Your employer will probably have a fund manager that takes care of your 401(k) plan. However, you are the one who decides how your money is invested, based on several choices the fund manager offers. If you are conservative, you'll likely choose low-risk investments in bonds or treasury certificates. If you are more of a risk taker, you may choose some aggressive growth and income stocks.As with any investment, you stand to lose principal if your investment decisions go awry. Make sure to allocate and diversify your investment choices to minimize the possibility of principal loss. To learn more about investing and allocating your investments wisely, read the related articles referred to in our Library.

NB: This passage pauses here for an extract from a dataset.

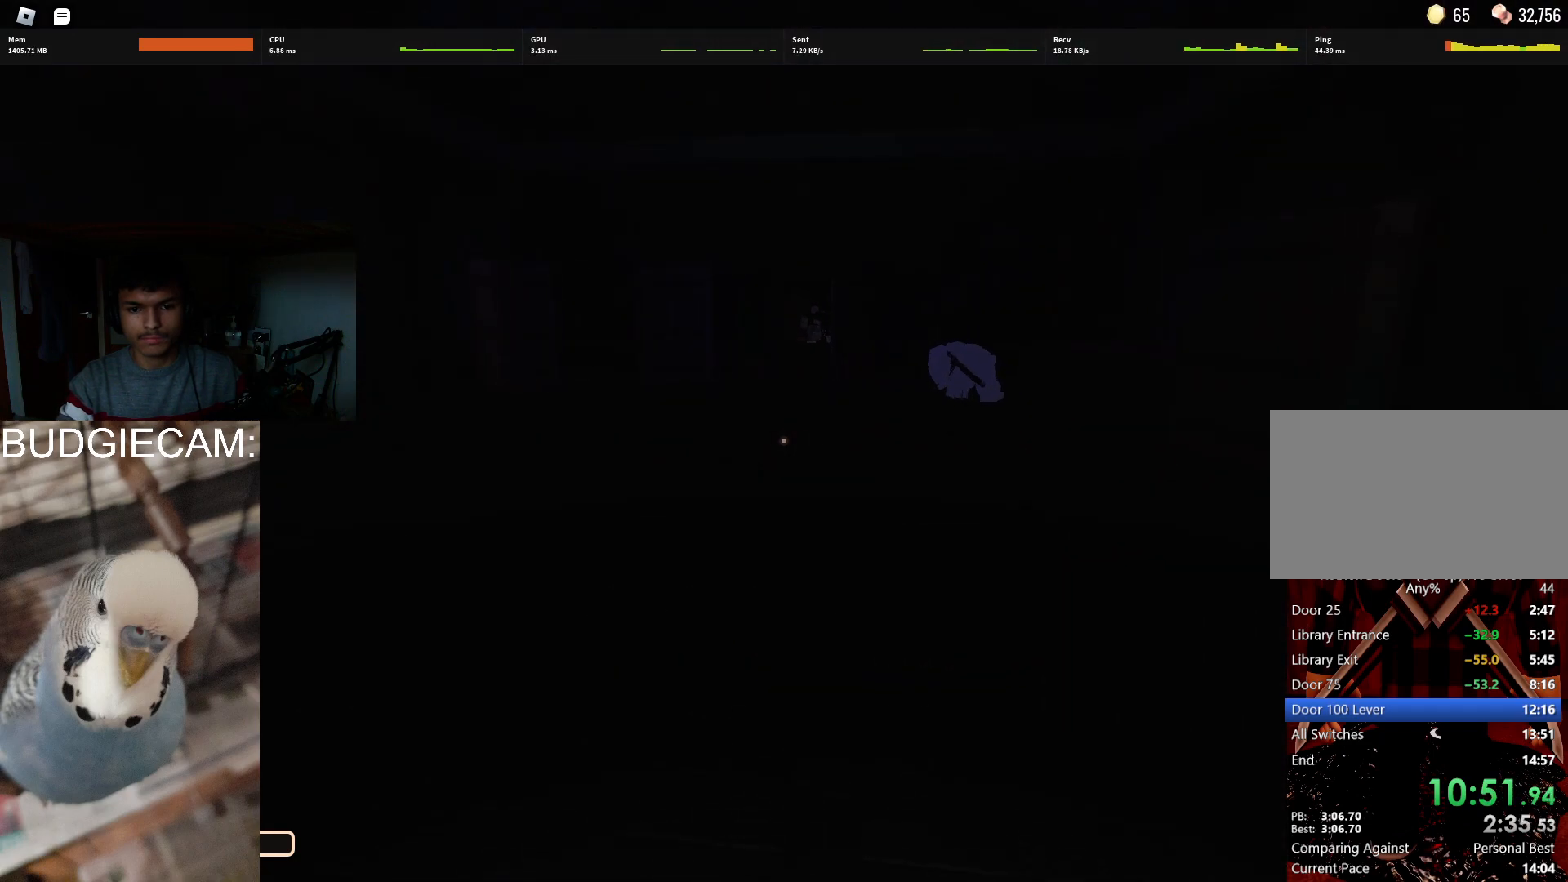
{"keys": ["w"], "mouse": [], "events": [[150, "d", "down"], [250, "d", "up"]]}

What Happens If You Change Employers?

401(k)s are employee-funded, so it's your money! You take it with you when you leave. The good news is that if you are vested, you get to keep the funds your employer contributed as well. The term "vest" refers to your degree of ownership, based on the number of years of service to the employer. If you terminate your employment before you are vested, you will not receive the unvested portion of the employer's contribution, and it is returned to the employer.

For example, after three years you might be 40% vested, which means that you own 40% of the employer's contribution. According to law, you must become 100% vested after six years of employment if the employer is following a gradual vesting schedule. If the employer follows a cliff vesting schedule, you will become 100% vested after three years of employment, but will not receive any of the employer's contribution if you leave before that.

When It's Time to Retire

When you retire, you will generally be offered the following options to obtain the funds from your 401(k) investment:

  • Receive a lump-sum distribution. If you choose this option, you'll want to be very careful to reinvest your retirement funds cautiously. Remember, if you don't roll these funds into another tax-deferred investment, such as an Individual Retirement Account (IRA), your money will be fully taxable as soon as you receive it.

  • Withdraw your funds in installments over 5, 10, or 15 years. Each installment is taxed at your current tax rate when you receive it.

There are many things you'll want to evaluate before choosing your distribution options. In addition to assessing your other retirement income sources, you may also want to consider your age, health, marital situation, tax situation, and projected living expenses. You may have a benefits administrator who can run several "what-if" scenarios to help you decide on the best situation for you.